La herencia de Claudio Castillo
2022
Por aquellos tiempos, yo era un pibe aburrido que, a sus veinticuatro años, hacía lo posible por sobrevivir mientras mantenía su carrera a flote, una hazaña (dependiendo del punto de vista). Mi viejo*, un hombre muy capaz para manipular las nuevas tecnologías, había sido contactado por un cliente o, mejor dicho, un viejo conocido de la familia: el hijo mayor de los Castillo, quien necesitaba equipar su casa con un aire acondicionado que había comprado hace poco (gracias al dinero que dejó la herencia de su madre).
Aquel día amaneció nublado y triste, las tormentas de verano habían comenzado y amenazaban con quedarse por bastante tiempo, pues veníamos de una ola de calor histórica que protagonizamos como el país más caliente de Sudamérica (y no en el sentido hot).
Mi viejo, que ya comenzaba a sentir el peso de los años, me había pedido que lo segundeara* para poner el aire porque no podía cargar solo con el motor (aunque no le gustaba admitirlo) y, además, necesitaba hacer el trabajo lo más rápido posible. El cielo amenazaba con librar una tormenta muy pronto.

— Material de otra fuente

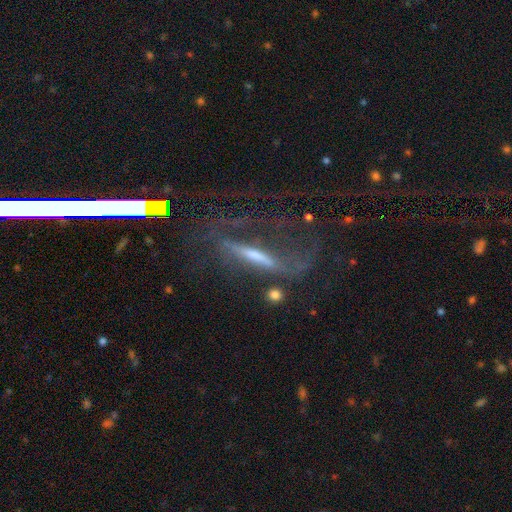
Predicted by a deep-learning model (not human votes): Morphology: type=featured or disk (67%); edge-on=yes (66%); merging=none (44%).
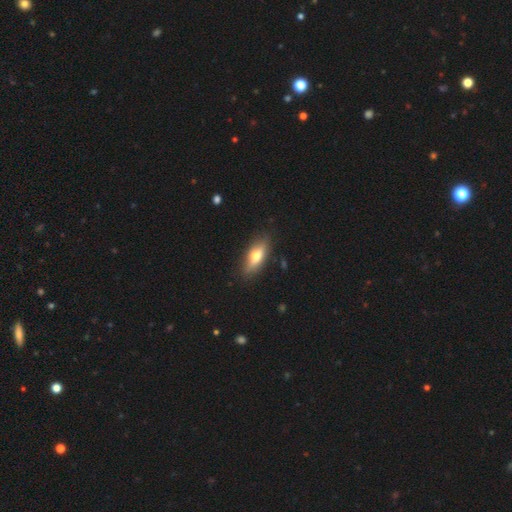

Salimos cerca de las doce del mediodía, justo después de almorzar y ver la actualización del estado epidemiológico del país. Todo era un caos, pero nada detenía el curso de la vida. Necesitábamos comer, debíamos salir a trabajar y tomar todas las precauciones posibles: doble barbijo y protección ocular.
El viaje a la casa de los Castillo fue corto, pues no vivían muy lejos de nuestro hogar. En el camino hablé con mi viejo sobre la última vez que visitamos ese lugar, hace más de siete años, cuando la señora Antonia seguía con vida y su hija adoptiva, Iris (quien llevaba tiempo desaparecida), aún era mi amiga. Era curioso, las cosas habían cambiado demasiado, pero el claro desgaste del tiempo no fue evidente hasta que llegamos a nuestro destino.
La fachada lucía gris, con sus paredes despintadas, sus rejas oxidadas, el suelo agrietado y el pasto invadiendo un espacio donde antes había un jardín. Mi viejo aplaudió en la entrada para llamar al dueño y fue a buscar sus herramientas mientras que yo aguardaba en el portal, esperando que Claudio Castillo, el heredero de la residencia, nos abriera la puerta para comenzar con nuestro trabajo.
Un hombre gritó desde el interior de la casa. No le di mayor importancia a ese detalle, supuse que él saldría muy pronto y que nos había escuchado, pero no era así. Mi viejo alcanzó a sacar todas sus herramientas, sin embargo, él no salió a darnos la bienvenida.
—¡Claudio! —le llamó mi viejo—¡Llegamos!
Pasaron unos segundos antes de que la puerta de la casa se abriera y la robusta figura de un hombre se hiciera presente. Claudio Castillo era un señor afortunado que vivía en una situación bastante cómoda, no trabajaba y subsistía gracias a la herencia de su madre. Había ganado muchos kilos, tantos, que incluso diría que rozaba la obesidad mórbida; una barba tupida ahora poblaba su rostro, una que databa de varios meses, al igual que su largo y desalineado cabello. Él nos salió a recibir sin remera y con un short que, por sus caderas estrechas, le quedaba pequeño y se le caía a con cada paso que daba.
—Está abierto—exclamó con desgana—. Entren.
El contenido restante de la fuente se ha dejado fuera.